You have a very strange definition of “real”... or rather, it’s like the use in “real numbers” (i.e. a pure thought experiment / set of abstract manipulations of an abstract formal system with no physical embodiment), not the use in “physical reality”.

Every mathematical use of completed infinities inherently involves “mysticism”, and you seem to have embraced the absolution you mentioned. [Which is fine... accepting Cantor’s paradise on faith and not worrying about whether it is “real” or not has been very productive for mathematics, whether or not most of the same results could have been found in a more cumbersome way otherwise.]



thank you, you write what I was trying to say but was ultimately not clear enough in expressing my thoughts. I don’t understand why people think that because something is good at approximating values that it necessitates its truth or existence.


> You don’t need any theory about infinity

It's not about them, nobody wished them. They came as necessity.

> Everything can be done using approximations

Approximations are analytical animals.

> with bounded error

I don't know how to bound errors without analysis.

> in finite steps.

By usage I didn't mean occasionally computing. (This is not free of problems. BTW you'd be horrified to know even finite purely combinatorial mathematics leads to irrational polytopes, ending up with infinities.) But using as a cornerstone of theory that allows for reasoning of epistemic value i.e. one affording symbolic manipulations that behave in a guaranteed way. Taking differences instead of differentials doesn't matter (why people bother if it were that easy). Whereas Finitism just shifts infinities elsewhere ending up with ultrafilter.

> You have a very strange definition of “real”

I didn't realize I used one. Or that reality has a definition (old problem in philosophy).

Or that it matters. Irrespective of what reality is mathematics can be ① real, ② have different being still connected to reality, ③ or be unreal with some mechanism for reasoning to cross the boundary to reality. First and last are troubling. Issues with the middle one is why there is a philosophy of mathematics at all.

> “real numbers”

Real numbers of course are called so for being perversion that they are. Do try get rid of them. Two centuries people have failed and still try intensely. They need a cheer.

> Every mathematical use of completed infinities inherently involves “mysticism”

I don't see what you could possibly mean. Any specifics?

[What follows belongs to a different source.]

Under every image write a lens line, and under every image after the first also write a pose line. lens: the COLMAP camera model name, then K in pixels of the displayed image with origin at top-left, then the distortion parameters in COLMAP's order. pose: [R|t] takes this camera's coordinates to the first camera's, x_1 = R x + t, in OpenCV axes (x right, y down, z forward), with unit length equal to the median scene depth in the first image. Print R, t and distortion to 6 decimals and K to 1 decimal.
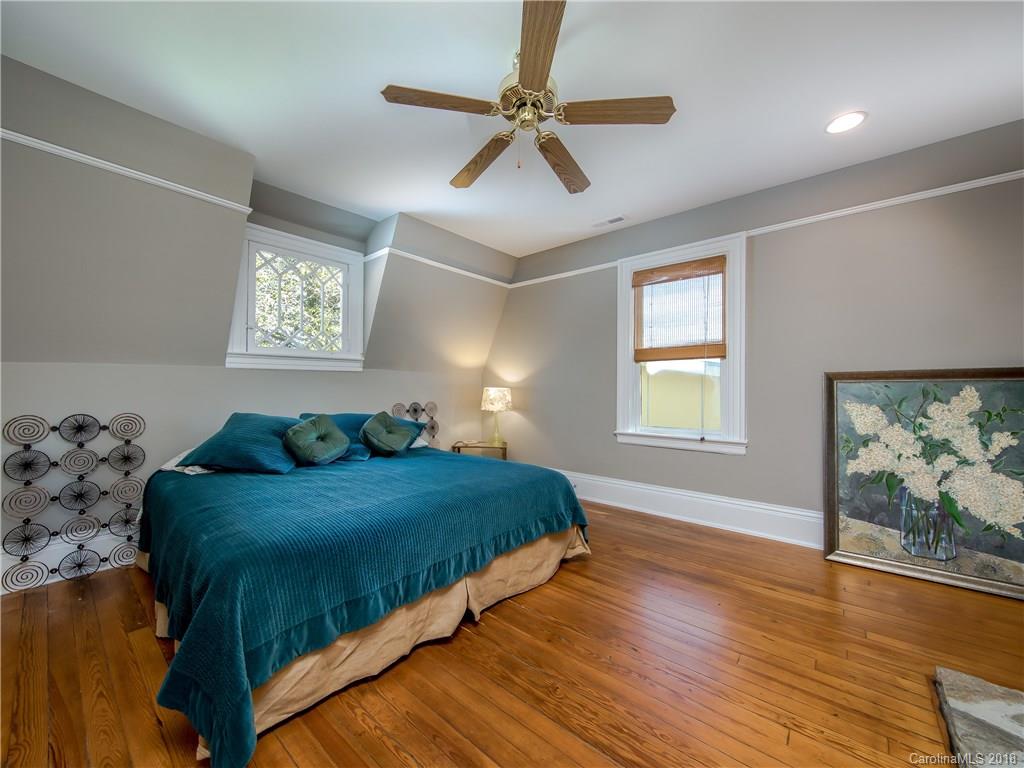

Other than a lazy trollish attempt at obverting my position. To remind it is that Fictionalism absolves one from studying internal mechanics of fictional things. (Other than stop such worries, what use of invoking it?) You say mathematics is the same. In fact worse: mysticism gets in at every other point, inherently. (Why do I even bother replying…) Is it a cult? I assure you whenever a garden variety idol has deep feelings about eternity and numbers, there is a pushback https://arxiv.org/abs/1211.0244

Mathematics is a study, deals in mysticism as much as accounting: when infinities arise, their need and utility are studied, employed and scrutinized as generously as quantitative easing. If you find baffling mysticism plaguing your understanding, there is no shortage of philosophical equivalents of Bitcoin.